A family of sequoia trees in my headlights - mammoth bastards - seen through the thick cloud of dust after a sudden stop. Let's start here. My chin resting on the steering wheel. I'm staring, half-dazed, at the bark of one great tree in particular. Zoom in. Thousands of ants - maybe even millions - crawl up and down, marching through the deep grooves etched into the thick skin of this ancient tree. I see everything. I bloody well see it all. Every goddamn ant, every woody rut, every bead of sap - my eyes pick up every detail. The excruciatingly slow dripping of this trees lifeblood. Its slight sway in the wind. Roots worming their way through the ground. Having already spent 1,723 of its expected 2,057 years, this tree's life yawns, stretching slowly, as it prepares to enter the era of gradual decline. I was there at the planting of a tiny seed. I came for important moments along the way. And I will be there at the end.
And this is how it is when darkness creeps into something good. In an instant, the Jeep is thrown into park, and I'm at the tree, hands gripping roughened skin. Oginali. Hello, old friend. I feel its slow, sad pulse, the timeworn heartbeat of a millennia gone by. A deep tremble at my touch. There was a near miss once - a great fire in 1857. We took that near end and turned it into a new beginning. But that can't happen now; nothing can be done about the persistent march of time. Gaestost yuhwa danvta. I'm sorry, old friend. There will be a decline, and then death. A few centuries of rot. A slow return to earth. The completion of a circle.

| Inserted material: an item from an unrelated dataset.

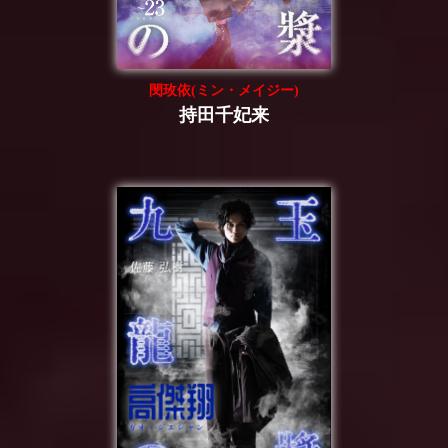
閔玫依(ミン・メイジー)
持田千妃来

Turning, I place my back against the tree's trunk, and slide down until I'm sitting at its base, squinting into the headlights of the Jeep. My head leans back, my eyes close, and an ant plays at crawling onto my neck. Utlvquodi ayawisgi. Proud warrior, not now. Keep away - and tell your friends. I tap a cigaret out of the pack and light it, filling my lungs to capacity. I hold it until my head goes all light, and my consciousness floats above me, mingling with the realisations of countless other souls. There's a thank-you whispered into my ear. Wado. An exhale. Of course I came. I had to. And I'll see you again in a few hundred. I'll walk with you, then, across the threshold. Together we will find our way. Donada`govi.